EU: Schäuble sieht Zyperns Plan zur Rettung kritisch


(C) European University Institute, 2012, Bild: flickr (nicht portiert) (CC BY-SA 2.0)

Die Bürger Zyperns können seit Tagen nicht an ihr Geld, sind entsprechend abgeschnitten, so dass diese keine Nahrung oder Benzin etc. mehr kaufen können. Die Verzweiflung der Bevölkerung wächst. Plastikgeld wird in diesen Tagen eher mit verzogener Miene angenommen, falls überhaupt (z.B. in Restaurants), nur Bares ist Wahres lautet die Devise.

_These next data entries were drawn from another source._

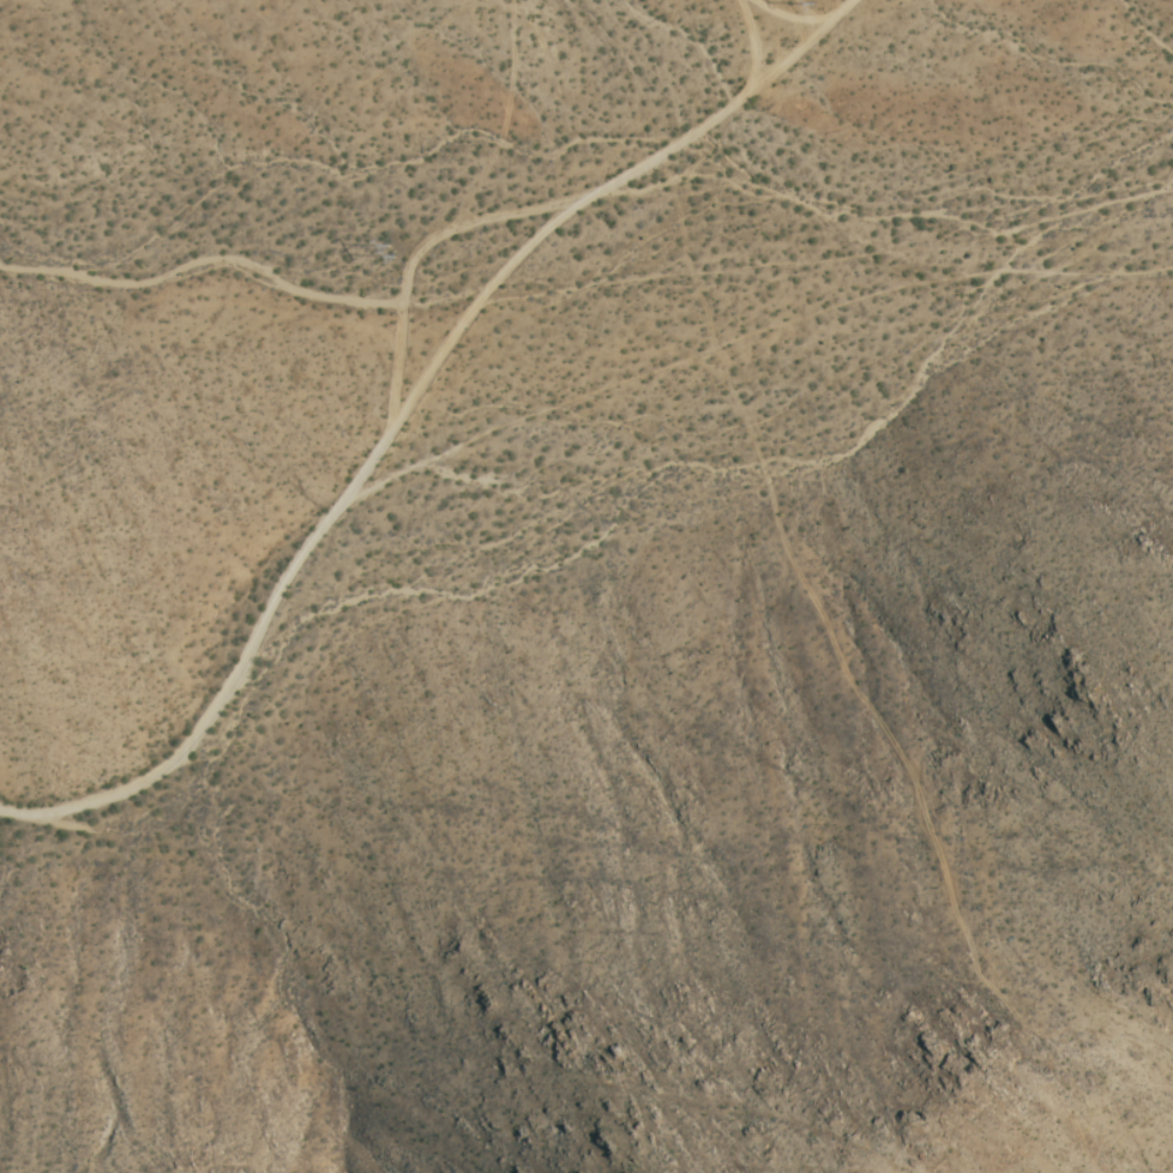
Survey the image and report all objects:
road: (852, 8)
road: (800, 17)
road: (761, 46)
road: (801, 56)
road: (678, 154)
power tower: (388, 249)
road: (428, 254)
road: (487, 305)
road: (244, 680)

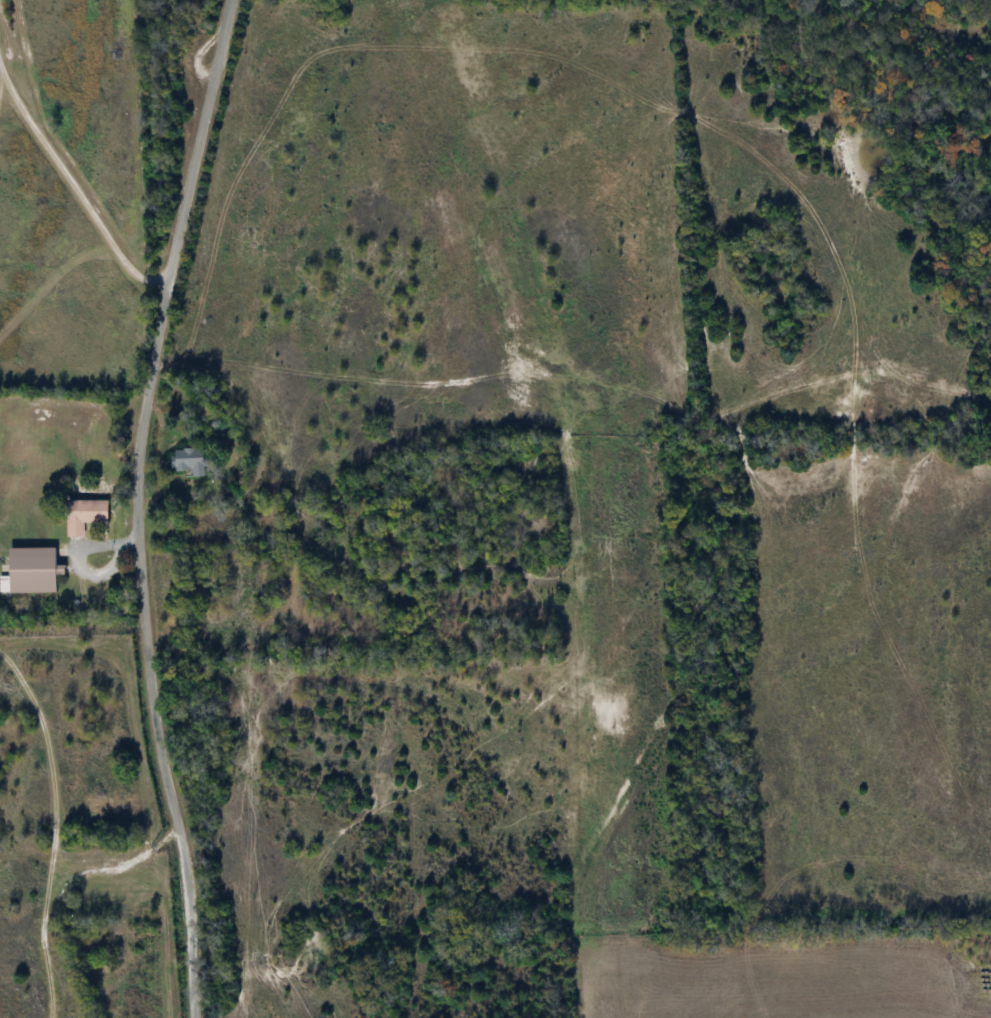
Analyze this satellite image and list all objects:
road: (77, 187)
building: (187, 457)
road: (137, 506)
building: (82, 514)
road: (79, 554)
building: (29, 569)
building: (36, 883)

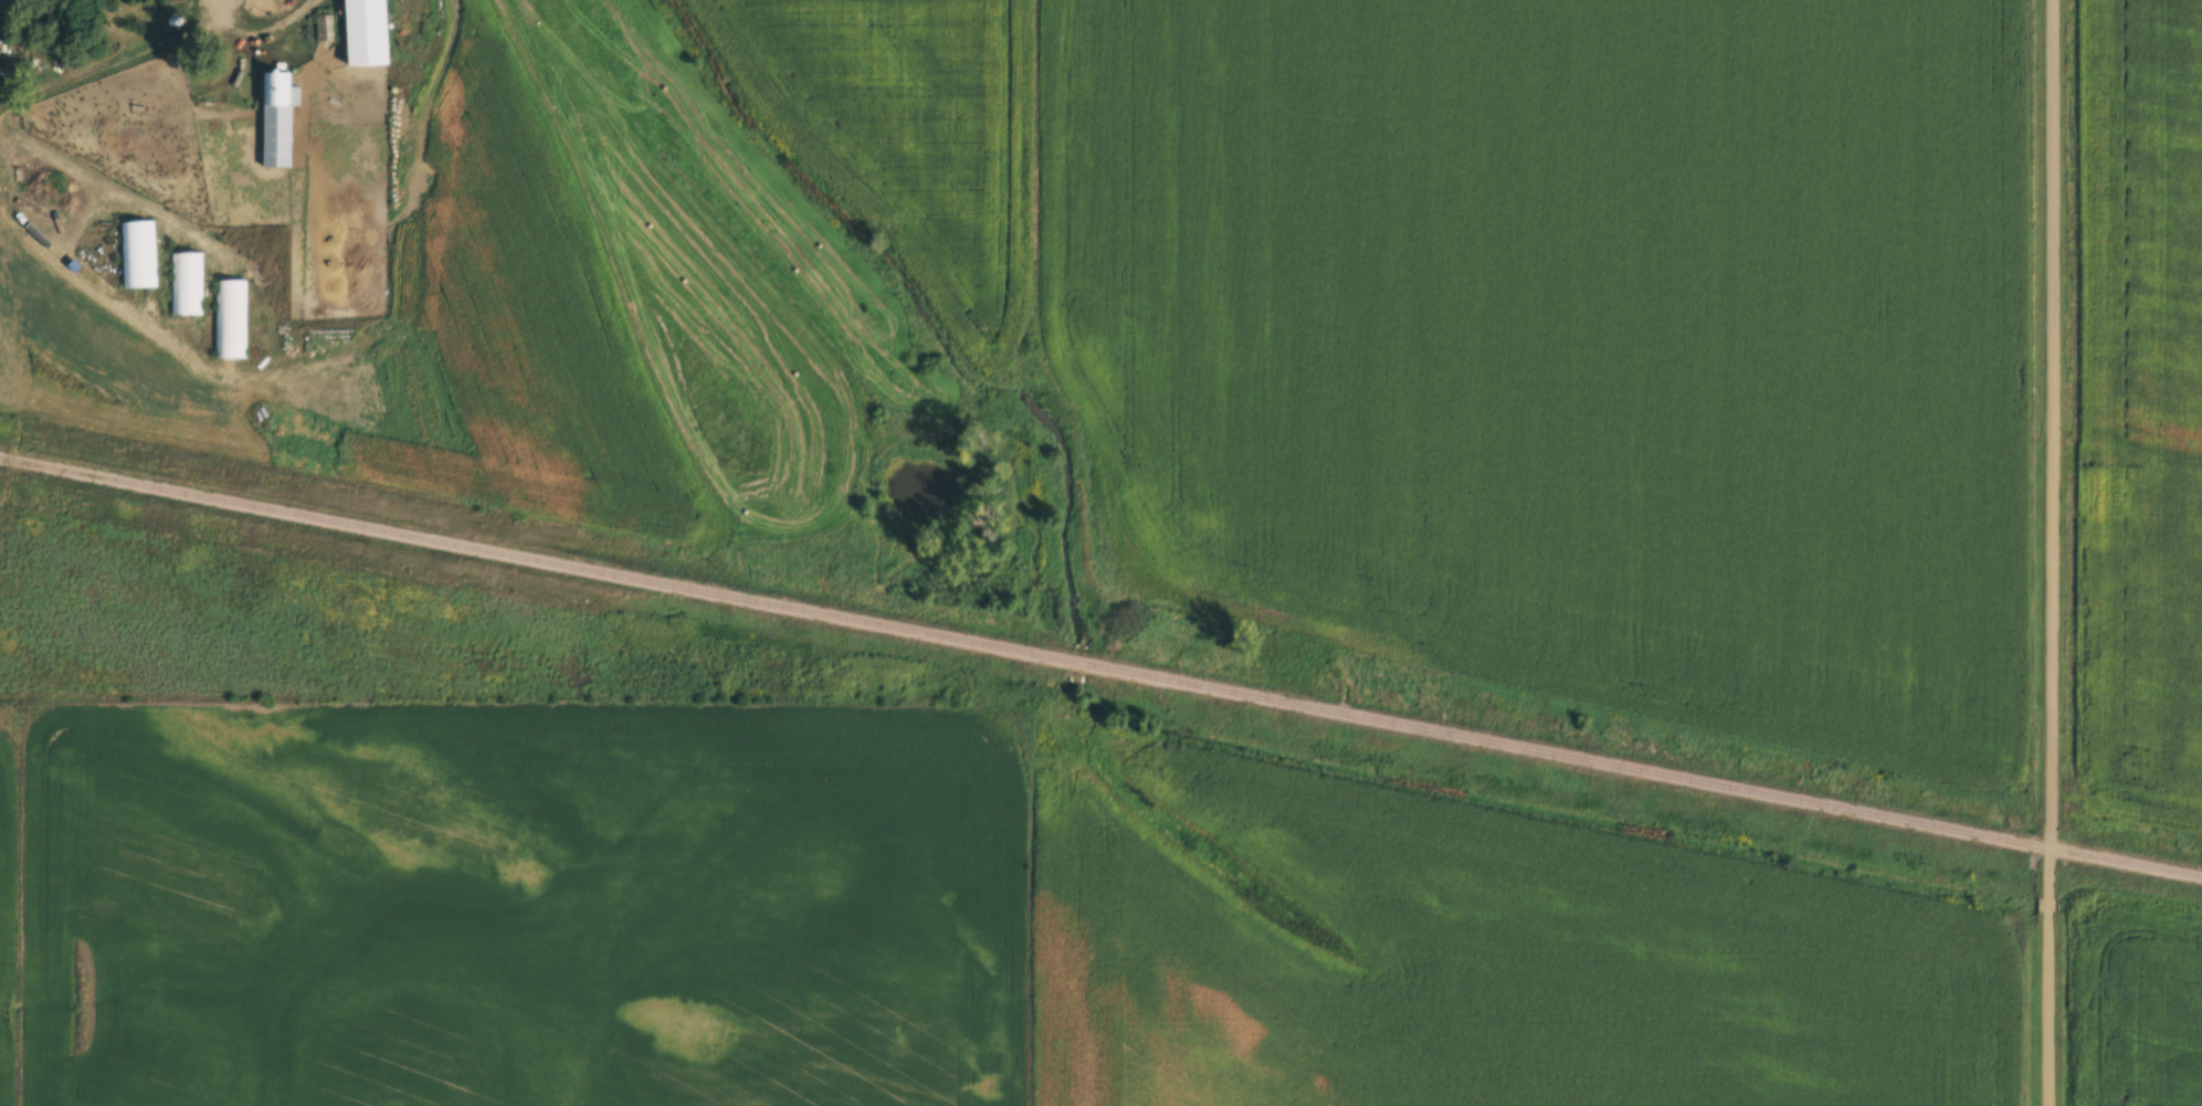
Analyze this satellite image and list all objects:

Der deutsche Bundesfinanzminister Wolfgang Schäuble äußerte sich kritisch über den von Zypern vorgelegten Plan zur Rettung des Landes. Im sog. Koalitionsausschuss verlautbarte er, so Angaben aus Teilnehmerkreisen, dass er massive Zweifel an dem von Zypern vorgelegten Rettungsplan hätte.

Rein mit Kosmetik sei es nicht getan, Zypern müsse sich bewegen und ernsthaft sparen, sagte er. An diesem Freitag werden EU, EZB und IWF über das von der Regierung Zyperns am Donnerstag vorgelegte Finanzpaket beraten.

Aus diesem geht u.a. hervor, dass Zypern vorübergehende Kapitalverkehrskontrollen einführen wolle. Damit solle der massive Geldabfluss ins Ausland verhindert werden, sobald die Banken in der kommenden Woche öffnen. Laut dem Gesetzesvorschlag, das man am Donnerstag dem Parlament vorlegte, werden der Finanzminister und der Zentralbank-Chef ermächtigt, alle geeigneten Maßnahmen zu treffen, um das auf zyprischen Konten liegende Kapital im Land zu halten.

Die EU Finanzminister hatten das Euroland zuletzt "zur Eile" bei der Lösung in der vorliegenden Problematik gedrängt. "Die Eurogruppe steht bereit, um mit den zyprischen Behörden über einen neuen Entwurfsvorschlag zu beraten. Sie erwartet, dass sie diesen so schnell wie möglich vorlegen", hieß es.

Die Europäische Zentralbank (EZB) garantiert ihre Nothilfe für die Banken Zyperns nur bis zum kommenden Montag. Bis dahin werde das Niveau der "Emergency Liquidity Assistance" (ELA) aufrecht erhalten.

Russland könnte dem vor dem Staatsbankrott stehenden Zypern laut Kreml-Berater Sergej Glasjew mit weiteren Krediten helfen, wenn der Inselstaat der Eurasischen Wirtschaftsgemeinschaft (EAWG) beiträte.

In Deutschland hatten sich in der Union die Forderungen nach einer harten Haltung gegenüber Zypern gemehrt. Auch die Bundesregierung sieht nach Informationen des "Handelsblatts" kaum Spielraum für Zugeständnisse.

Das Parlament von Zypern hatte am Donnerstag die Abstimmung über einen neuen Rettungsplan und erste Sanierungsschritte für seinen angeschlagenen Finanzsektor auf diesen Freitag vertagt. Das entsprechende Gesetz über einen geplanten "Nationalen Solidaritätsfonds" solle wegen zusätzlichem Beratungsbedarf erst heute (Freitag) das Parlament passieren, gab man am Donnerstag zu verstehen.